Como na escravidão, eram a ação conjunta do protecionismo e dos impostos que separava a grande senzala nacional da Casa Grande dos Senhores, sócios dos três poderes da Nação. Nem tente “lacrar” definido o texto como uma leitura radical, porque é apenas o grito contido de indignação que segue retido na garganta de milhões de brasileiros que não admitem mais corrupção sugando nossas riquezas e nossos impostos.
Assistimos os anões do orçamento ganharem centenas de vezes na loteria, poços artesianos nas fazendas dos poderosos, isenções milionárias aos usineiros, mensalões, petrolões e outras formas sofisticadas de roubar o dinheiro público, criativas como a forma mais recente de emendas secretas, tudo sob o olhar cúmplice do Judiciário que jamais colocou um poderoso atrás das grades.
Enfim, veio a Lava Jato que tornou as premissas supramencionadas de conhecimento público e nos fez acreditar em uma Pátria justa. Testemunhar políticos, diretores de estatais, empresários e empreiteiros presos nos fez, por breve hiato de tempo, imaginar que a história pudesse ser reescrita. Ledo engano.

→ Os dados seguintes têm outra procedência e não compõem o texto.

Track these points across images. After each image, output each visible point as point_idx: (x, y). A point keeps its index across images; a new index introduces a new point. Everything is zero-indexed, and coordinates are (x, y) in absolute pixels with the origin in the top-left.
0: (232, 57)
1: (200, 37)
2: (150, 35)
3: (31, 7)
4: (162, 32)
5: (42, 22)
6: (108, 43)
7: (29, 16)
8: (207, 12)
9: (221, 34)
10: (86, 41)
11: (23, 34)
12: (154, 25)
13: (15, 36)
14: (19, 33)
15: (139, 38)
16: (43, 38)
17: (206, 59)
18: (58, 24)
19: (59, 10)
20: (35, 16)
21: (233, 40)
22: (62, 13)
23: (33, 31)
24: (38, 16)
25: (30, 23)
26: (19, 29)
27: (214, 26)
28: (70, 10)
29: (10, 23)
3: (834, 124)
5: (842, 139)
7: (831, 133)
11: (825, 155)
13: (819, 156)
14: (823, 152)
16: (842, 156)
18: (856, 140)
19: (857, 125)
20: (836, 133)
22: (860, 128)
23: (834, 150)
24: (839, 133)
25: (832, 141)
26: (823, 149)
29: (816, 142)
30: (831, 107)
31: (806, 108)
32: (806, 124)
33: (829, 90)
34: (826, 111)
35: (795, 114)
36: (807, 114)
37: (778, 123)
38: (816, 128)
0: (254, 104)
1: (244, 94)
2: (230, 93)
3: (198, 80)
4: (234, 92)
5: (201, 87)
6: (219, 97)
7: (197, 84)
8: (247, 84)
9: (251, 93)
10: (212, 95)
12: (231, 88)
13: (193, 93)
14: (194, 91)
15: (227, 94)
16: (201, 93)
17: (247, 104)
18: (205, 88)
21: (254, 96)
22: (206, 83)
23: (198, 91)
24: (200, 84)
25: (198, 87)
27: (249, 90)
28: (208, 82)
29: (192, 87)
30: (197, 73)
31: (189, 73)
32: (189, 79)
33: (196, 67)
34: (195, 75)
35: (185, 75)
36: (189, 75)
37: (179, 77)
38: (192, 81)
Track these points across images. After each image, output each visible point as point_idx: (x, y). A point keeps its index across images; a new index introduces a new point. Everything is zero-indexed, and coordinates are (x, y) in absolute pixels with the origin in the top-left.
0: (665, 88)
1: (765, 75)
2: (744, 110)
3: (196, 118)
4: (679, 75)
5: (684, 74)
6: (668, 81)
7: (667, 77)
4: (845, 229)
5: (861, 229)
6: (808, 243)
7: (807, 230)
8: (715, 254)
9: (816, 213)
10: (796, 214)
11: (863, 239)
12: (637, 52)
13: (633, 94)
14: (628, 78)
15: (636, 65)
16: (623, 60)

A ambição, o apego ao poder, as negociatas políticas ou algo do gênero destruíram a única chance em quinhentos anos em que a justiça quase prevaleceu, mas com tantas amarrações, tantas obras, financiamento eleitoral, propinas e comissões, unindo gregos e troianos da nossa política era quase impossível que não se deixasse brechas para a anistia geral, sem lei, que ainda se desenvolve e livra todos da cadeia, poupando seus cofres e suas fortunas. De novo, cadeia é apenas para os três Ps...
Um grupo pequeno se alterna no poder, pulando de partidos e de cargos, mas invariavelmente batendo na porta dos mesmos empresários, buscando parcelas dos aditivos e contratos, das emendas na versão mais moderna, em confraria que reúne todos os partidos e empreiteiros do andar de cima. Não se iluda, todos são amigos do amigo do rei de plantão, como, por exemplo, demonstrava a famosa planilha da Odebrecht, quase uma wikipédia da política nacional, com dignos representantes de todos os partidos e matizes ideológicas. Embora usem frases diferentes, linguagem distintas, são quase iguais em método e ação e são financiados pelas mesmas fontes, por isso era muita ilusão achar que seriam largados pelo caminho.
Praticamente todos foram “inocentados”, libertos das grades e desfilam de novo pelos palácios travestidos de excelências, esfregando sua superioridade no orgulho nacional, devolvendo o vermelho, não o petista, mas o da vergonha que de novo se apresenta na face do brasileiro, enquanto incautos continuam se digladiando para definir qual dos líderes é o menos ruim.
Achei que tinha acabado. Passei a raciocinar com a realidade que nos restou, mas, como milhões de brasileiros, fui surpreendido com mais uma fatura da parceria da classe política com os empreiteiros, a conta que veio do Peru.
Como um produto nacional de qualidade, exportamos a metodologia da corrupção. No Peru, a operadora era a mesma, agora com parceiros em língua espanhola. Favores, contratos e aditivos que vão, e dezesseis milhões que vêm, irrigando a ciranda eleitoral, apenas uma fração, se comparada com a sangria brasileira. Mas, talvez porque nenhum juiz de lá virou ministro, as condenações atingiram o andar de cima e, para garantir o silêncio ou talvez o eco das operações que estamos conseguindo sepultar era preciso que os impostos brasileiros pagassem mais uma fatura.
A criminosa peruana Nadine Heredia beneficiada com um inexplicável indulto político chega ao Brasil, em avião da FAB, para reiterar a humilhação ao povo brasileiro que vai pagar mais esta conta da corrupção.
Em algum dia no passado, acreditei que seríamos o país do futuro, algumas décadas à frente, tenho convicção que somos o paraíso da corrupção.